Gaping for a moment, somewhat caught out. Lena couldn't help be mesmerised by the picture displayed before her... it didn't seem real, The Kryptonian looked like one of those poised photoshopped magazines. Hair highlighted by the sun, golden curls shimmering, flecked and reflecting the light. Face and body completely shadowed... but what stood out the most was the contrast between the blue of the suit that seemingly matched the brightness of her uniquely sparkling eyes. Hovering a few feet above the balcony, cape billowing, skirt blowing, leg to one side she greeted smiling happily "Miss Luthor!"

Leaning forward Lena glanced upward somewhat coy "Supergirl!"

Noticing the bourbon in her hand at ...8:30 in the morning Supergirl frowned cocking her head like a puppy dog. About to speak her head shot up abruptly- obviously hearing something distressing in the distance. Looking back to Lena Supergirl sheepishly smiled...

"Duty calls?"

Nodding Supergirl responded "Duty Calls..." about to fly off Supergirl hesitated before quietly commenting "I hope your doing alright Miss Luthor." With that she was off in a flash...
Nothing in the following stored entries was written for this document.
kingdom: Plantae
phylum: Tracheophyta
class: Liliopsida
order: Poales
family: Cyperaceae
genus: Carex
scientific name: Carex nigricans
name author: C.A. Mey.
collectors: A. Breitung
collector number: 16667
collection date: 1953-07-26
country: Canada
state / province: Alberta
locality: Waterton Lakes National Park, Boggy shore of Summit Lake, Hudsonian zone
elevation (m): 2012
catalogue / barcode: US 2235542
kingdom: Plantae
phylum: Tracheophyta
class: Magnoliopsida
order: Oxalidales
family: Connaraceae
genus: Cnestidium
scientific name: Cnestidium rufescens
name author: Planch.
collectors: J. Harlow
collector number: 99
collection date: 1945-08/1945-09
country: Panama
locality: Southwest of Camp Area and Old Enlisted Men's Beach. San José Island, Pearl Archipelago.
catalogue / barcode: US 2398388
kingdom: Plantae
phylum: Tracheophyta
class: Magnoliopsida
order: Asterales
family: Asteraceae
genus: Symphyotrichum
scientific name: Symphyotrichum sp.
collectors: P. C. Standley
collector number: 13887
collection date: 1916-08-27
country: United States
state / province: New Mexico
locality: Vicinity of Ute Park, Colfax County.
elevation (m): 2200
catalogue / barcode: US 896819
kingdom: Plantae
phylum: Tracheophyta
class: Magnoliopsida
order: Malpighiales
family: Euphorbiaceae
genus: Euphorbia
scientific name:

If only she knew. Lena rolled her eyes and couldn't help but wonder what exactly would happen If she did... probably nothing it's not like she can wipe away past motherly indiscretions but Lena couldn't help but pine after that sense of hope she projected to the heart of National City as its golden girl... Jealous much. They'd only met a handful of times, but something about her made Lena wish for more, for something to be different... to be inspired.